Woman acquitted of killing Penich
SEOUL, South Korea (AP) -- A former college student accused of killing Jamie Penich, of Derry Township, in South Korea in 2001 was acquitted of homicide charges today.
"It feels really, really good," said 22-year-old Kenzi Snider, who cried and hugged her mother, Heath Bozonie, when the verdict was read out in a Seoul courtroom.
Snider was acquitted in the Seoul High Court, and also had been acquitted by a lower court in June. Speaking on condition of anonymity, a prosecutor said he would consider whether to appeal the case to the Supreme Court. Prosecutors have a week to decide.

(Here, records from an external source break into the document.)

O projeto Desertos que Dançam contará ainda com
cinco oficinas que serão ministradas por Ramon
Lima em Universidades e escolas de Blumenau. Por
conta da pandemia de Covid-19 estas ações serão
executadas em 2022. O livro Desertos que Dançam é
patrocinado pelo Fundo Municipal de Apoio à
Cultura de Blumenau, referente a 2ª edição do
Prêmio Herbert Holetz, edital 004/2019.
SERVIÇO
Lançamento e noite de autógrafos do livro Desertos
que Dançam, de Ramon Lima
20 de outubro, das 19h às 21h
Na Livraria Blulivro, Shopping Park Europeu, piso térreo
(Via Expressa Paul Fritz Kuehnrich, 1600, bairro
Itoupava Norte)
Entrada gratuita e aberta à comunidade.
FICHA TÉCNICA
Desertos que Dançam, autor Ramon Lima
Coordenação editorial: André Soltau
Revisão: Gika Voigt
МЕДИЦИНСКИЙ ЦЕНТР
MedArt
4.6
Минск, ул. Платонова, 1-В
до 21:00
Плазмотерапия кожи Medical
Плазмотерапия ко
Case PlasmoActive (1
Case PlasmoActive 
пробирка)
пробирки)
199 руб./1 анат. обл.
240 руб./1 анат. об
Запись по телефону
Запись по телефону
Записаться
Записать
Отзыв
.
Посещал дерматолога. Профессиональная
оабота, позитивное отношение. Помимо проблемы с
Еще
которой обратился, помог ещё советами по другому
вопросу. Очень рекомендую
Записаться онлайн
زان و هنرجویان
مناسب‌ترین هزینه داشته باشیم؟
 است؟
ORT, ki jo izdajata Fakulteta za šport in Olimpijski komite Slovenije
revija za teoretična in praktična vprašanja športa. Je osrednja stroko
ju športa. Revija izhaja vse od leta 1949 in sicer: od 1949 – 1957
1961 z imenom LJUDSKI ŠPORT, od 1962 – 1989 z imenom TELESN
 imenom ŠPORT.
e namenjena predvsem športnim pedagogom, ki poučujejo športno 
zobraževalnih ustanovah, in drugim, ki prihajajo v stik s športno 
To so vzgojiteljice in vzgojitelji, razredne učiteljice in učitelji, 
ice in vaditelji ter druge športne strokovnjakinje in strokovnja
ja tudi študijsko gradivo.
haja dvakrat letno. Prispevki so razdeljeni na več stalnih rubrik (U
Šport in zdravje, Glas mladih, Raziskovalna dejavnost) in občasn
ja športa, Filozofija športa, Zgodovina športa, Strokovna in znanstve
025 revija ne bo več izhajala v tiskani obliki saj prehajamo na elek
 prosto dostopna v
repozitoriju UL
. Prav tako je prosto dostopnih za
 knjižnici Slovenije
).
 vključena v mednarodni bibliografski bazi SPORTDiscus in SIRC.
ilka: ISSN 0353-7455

'I'll get excited when it's all over," said Snider, who was accused of beating to death 21-year-old Penich, a University of Pittsburgh student, over unwanted sexual advances. Both were exchange students in South Korea at the time of the killing in a Seoul hotel room on March 18, 2001.

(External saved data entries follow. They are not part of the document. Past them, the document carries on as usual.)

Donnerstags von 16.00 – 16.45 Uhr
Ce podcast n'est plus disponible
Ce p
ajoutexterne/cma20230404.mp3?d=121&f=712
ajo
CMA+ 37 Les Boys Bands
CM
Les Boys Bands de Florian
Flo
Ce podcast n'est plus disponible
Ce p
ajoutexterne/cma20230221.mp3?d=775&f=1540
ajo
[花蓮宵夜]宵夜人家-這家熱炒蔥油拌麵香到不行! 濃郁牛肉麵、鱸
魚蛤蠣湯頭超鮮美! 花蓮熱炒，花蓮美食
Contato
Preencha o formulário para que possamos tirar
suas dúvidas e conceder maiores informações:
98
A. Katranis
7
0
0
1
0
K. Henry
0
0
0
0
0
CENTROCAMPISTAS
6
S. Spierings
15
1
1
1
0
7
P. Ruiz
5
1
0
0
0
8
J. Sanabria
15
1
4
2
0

Prosecutors had asked the appeals court to jail Snider for seven years on a manslaughter charge.
Snider was arrested by FBI agents in West Virginia in February 2002 and sent to Seoul in December that year, becoming the first U.S. citizen to be extradited to South Korea.
In acquitting Snider, the South Korean legal system refused to accept as evidence a confession she made to FBI investigators. Under South Korean law, confessions are only admissible if made to South Korean prosecutors. Also, Snider later argued that her confession was coerced.

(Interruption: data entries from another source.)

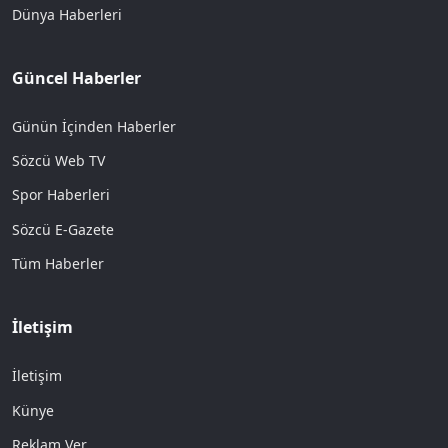
Dünya Haberleri
Güncel Haberler
Günün İçinden Haberler
Sözcü Web TV
Spor Haberleri
Sözcü E-Gazete
Tüm Haberler
İletişim
İletişim
Künye
Reklam Ver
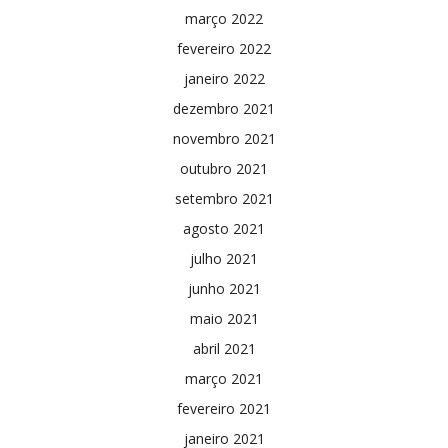
março 2022
fevereiro 2022
janeiro 2022
dezembro 2021
novembro 2021
outubro 2021
setembro 2021
agosto 2021
julho 2021
junho 2021
maio 2021
abril 2021
março 2021
fevereiro 2021
janeiro 2021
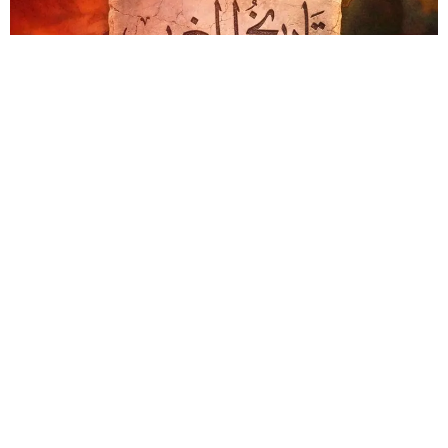
فيسبوك
تويتر
-
+
حجم الخط
2 دقائق للقراءة
أُطلق، يوم 24 أبريل 2026، بالدار البيضاء، الجزء الثاني
من السلسلة الوثائقية المتحركة “
أجي تفهم
“، التي
تسعى إلى تقديم قراءة علمية جديدة لتاريخ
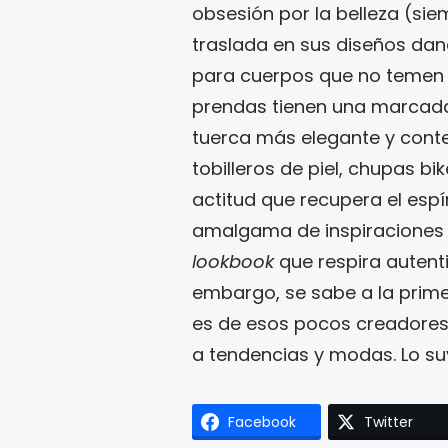
obsesión por la belleza (si
traslada en sus diseños dan
para cuerpos que no temen s
prendas tienen una marcada
tuerca más elegante y conten
tobilleros de piel, chupas b
actitud que recupera el espí
amalgama de inspiraciones
lookbook
que respira autenti
embargo, se sabe a la prim
es de esos pocos creadores q
a tendencias y modas. Lo suyo
Facebook
Twitter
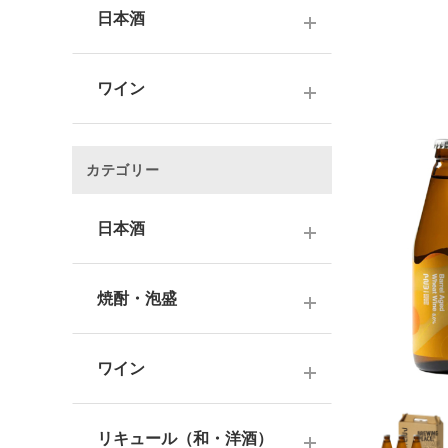
日本酒
～1,000円
ワイン
1,001～3,000円
～1000円以下
3,001～5,000円
カテゴリー
1,001～2,000円
5,001～10,000円
2,001～3,000円
日本酒
10,001円～
3,001～5,000円
1000円台
日本酒銘柄で選ぶ
焼酎・泡盛
5,001～10,000円
2000円台
純米大吟醸酒
10,001円～
蔵元で選ぶ
3000円台
大吟醸酒
ワイン
焼酎銘柄で選ぶ
4000円台
純米吟醸酒
日本のワイン
芋焼酎
リキュール（和・洋酒）
5000円台
吟醸酒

Judge Jun Bong-jin of the appeals court said the confession was not "in accordance with Korean law" and that there was a high possibility that someone other than Snider committed the murder.
Jun cited a statement by the hotel owner that a white man with blood on his trousers was seen leaving the hotel around the time of the killing. He also said the hair recovered from the scene, and the size of the shoes believed to be those of the murderer didn't match Snider's.
"I pronounce the defendant not guilty because there is no evidence," Jun read in the verdict.
FBI and U.S. military investigators got involved after South Korean police thought American soldiers might be suspects. The hotel where Penich was stomped to death is in Itaewon, an entertainment district near the U.S. military headquarters in Seoul.